** Records for the task follows **

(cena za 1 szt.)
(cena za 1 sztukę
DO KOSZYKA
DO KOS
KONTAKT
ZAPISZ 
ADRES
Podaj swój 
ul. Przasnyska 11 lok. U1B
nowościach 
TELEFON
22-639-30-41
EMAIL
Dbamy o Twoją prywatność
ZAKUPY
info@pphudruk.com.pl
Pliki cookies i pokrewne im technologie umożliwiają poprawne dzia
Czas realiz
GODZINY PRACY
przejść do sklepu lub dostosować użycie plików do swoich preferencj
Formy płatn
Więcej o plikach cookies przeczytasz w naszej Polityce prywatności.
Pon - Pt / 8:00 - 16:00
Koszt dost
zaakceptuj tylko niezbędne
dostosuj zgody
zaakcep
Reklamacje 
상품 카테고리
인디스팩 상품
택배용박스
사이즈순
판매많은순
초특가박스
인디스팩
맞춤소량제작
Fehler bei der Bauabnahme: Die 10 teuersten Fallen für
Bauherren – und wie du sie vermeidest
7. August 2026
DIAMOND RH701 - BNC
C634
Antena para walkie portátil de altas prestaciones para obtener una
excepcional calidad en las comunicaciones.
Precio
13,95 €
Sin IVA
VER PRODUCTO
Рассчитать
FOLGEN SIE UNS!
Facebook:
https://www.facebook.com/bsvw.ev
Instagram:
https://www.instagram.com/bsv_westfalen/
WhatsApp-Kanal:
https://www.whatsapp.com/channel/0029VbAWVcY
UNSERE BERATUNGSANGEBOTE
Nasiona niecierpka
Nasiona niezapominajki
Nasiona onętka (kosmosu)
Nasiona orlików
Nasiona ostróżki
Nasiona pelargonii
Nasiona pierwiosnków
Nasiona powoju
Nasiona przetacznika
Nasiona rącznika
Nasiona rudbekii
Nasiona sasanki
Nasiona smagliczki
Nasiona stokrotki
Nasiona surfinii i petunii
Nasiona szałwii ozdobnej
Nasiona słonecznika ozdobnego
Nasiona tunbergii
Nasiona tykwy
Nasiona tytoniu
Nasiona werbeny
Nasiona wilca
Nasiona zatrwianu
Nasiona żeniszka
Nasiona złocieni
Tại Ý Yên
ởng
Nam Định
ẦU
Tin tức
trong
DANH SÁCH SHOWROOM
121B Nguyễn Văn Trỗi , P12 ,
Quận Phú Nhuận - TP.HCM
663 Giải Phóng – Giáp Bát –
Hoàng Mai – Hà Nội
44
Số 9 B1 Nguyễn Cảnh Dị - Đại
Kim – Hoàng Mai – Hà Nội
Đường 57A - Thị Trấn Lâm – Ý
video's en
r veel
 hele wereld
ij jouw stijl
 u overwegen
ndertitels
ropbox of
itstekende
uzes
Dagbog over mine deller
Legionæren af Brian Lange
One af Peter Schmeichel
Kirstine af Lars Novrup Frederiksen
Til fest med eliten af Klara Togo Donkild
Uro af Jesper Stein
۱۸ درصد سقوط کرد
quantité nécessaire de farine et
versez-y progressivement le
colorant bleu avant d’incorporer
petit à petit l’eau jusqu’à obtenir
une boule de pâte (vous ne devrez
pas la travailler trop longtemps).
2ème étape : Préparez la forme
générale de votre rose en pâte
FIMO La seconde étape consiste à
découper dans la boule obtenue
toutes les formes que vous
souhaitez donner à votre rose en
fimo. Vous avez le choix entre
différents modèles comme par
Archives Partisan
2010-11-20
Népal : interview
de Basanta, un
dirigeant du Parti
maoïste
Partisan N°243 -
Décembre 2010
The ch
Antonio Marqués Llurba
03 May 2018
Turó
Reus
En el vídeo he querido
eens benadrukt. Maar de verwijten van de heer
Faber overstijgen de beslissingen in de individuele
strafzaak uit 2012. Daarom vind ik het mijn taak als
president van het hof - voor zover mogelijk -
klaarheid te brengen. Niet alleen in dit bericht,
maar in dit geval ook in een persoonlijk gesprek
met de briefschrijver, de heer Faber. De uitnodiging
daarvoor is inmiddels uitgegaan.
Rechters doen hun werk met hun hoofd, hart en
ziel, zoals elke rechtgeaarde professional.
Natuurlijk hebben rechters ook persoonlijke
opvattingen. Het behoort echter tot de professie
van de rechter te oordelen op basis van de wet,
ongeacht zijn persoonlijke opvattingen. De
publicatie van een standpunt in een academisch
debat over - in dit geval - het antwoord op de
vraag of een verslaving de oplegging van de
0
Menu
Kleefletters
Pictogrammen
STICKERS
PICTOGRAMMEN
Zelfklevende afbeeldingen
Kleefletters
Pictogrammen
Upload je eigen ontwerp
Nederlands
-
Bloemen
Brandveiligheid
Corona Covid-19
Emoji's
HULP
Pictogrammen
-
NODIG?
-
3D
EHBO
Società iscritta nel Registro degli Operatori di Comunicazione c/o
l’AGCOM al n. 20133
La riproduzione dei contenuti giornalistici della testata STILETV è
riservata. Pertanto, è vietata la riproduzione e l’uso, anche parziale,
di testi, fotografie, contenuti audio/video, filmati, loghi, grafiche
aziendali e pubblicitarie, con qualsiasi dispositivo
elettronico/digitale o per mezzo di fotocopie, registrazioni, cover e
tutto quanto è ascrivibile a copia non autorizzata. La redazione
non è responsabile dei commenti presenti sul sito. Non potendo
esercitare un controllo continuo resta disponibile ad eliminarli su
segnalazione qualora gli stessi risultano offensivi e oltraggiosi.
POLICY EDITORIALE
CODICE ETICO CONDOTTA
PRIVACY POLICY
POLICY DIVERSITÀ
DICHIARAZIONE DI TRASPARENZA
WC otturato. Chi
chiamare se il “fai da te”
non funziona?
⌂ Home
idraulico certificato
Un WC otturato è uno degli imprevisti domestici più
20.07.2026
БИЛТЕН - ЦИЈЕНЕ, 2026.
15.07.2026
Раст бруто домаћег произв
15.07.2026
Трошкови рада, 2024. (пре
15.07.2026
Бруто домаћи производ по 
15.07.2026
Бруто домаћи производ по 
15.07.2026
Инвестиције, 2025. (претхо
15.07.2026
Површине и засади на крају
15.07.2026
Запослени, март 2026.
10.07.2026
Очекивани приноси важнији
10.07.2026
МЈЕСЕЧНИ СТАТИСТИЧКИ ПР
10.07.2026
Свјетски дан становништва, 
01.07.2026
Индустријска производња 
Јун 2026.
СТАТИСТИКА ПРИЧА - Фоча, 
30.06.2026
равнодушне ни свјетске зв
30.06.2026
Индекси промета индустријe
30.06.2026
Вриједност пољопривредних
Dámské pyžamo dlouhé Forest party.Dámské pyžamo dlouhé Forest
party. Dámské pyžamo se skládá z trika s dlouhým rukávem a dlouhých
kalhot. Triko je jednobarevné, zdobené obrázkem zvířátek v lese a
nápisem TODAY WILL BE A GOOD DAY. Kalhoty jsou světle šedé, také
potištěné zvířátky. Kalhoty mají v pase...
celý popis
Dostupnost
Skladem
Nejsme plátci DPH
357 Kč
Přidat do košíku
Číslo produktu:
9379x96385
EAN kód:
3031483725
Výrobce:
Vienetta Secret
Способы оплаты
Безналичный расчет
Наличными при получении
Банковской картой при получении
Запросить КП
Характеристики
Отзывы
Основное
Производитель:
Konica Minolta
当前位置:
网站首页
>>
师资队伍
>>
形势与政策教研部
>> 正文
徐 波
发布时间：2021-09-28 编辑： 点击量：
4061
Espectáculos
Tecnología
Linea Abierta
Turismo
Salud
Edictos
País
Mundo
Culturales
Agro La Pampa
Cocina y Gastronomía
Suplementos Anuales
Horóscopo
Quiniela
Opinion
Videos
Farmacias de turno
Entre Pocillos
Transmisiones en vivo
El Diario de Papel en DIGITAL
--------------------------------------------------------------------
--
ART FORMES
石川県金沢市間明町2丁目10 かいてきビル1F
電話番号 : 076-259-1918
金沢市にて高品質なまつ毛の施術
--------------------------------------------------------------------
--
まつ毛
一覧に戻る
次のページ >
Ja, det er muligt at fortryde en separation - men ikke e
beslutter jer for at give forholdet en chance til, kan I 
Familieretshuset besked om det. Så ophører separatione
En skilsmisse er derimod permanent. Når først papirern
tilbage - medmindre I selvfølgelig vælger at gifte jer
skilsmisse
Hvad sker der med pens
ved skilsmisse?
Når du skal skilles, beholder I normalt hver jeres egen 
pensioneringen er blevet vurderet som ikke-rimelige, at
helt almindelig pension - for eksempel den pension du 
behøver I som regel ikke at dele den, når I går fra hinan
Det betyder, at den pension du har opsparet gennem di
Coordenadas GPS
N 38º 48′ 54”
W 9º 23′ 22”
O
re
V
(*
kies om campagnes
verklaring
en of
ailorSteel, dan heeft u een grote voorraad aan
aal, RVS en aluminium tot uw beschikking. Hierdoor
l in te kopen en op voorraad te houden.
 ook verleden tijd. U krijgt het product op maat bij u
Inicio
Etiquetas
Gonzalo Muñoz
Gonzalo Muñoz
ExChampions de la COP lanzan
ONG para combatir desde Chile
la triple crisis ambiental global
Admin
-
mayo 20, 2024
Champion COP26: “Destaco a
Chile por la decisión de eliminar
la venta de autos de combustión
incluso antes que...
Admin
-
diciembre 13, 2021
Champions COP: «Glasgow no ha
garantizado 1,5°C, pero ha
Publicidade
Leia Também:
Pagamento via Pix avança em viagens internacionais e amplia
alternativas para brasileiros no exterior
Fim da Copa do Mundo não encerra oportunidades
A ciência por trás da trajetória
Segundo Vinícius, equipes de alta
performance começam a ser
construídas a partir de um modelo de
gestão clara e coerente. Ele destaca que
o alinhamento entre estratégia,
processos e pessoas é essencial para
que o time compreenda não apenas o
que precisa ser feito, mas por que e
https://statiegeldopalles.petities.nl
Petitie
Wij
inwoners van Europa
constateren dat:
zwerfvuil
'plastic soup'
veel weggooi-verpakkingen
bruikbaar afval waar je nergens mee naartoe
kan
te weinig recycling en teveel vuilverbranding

** End of Records for the task **

Show all lines of the material in which the word "votre" can be found.

■ Answer box:
générale de votre rose en pâte
souhaitez donner à votre rose en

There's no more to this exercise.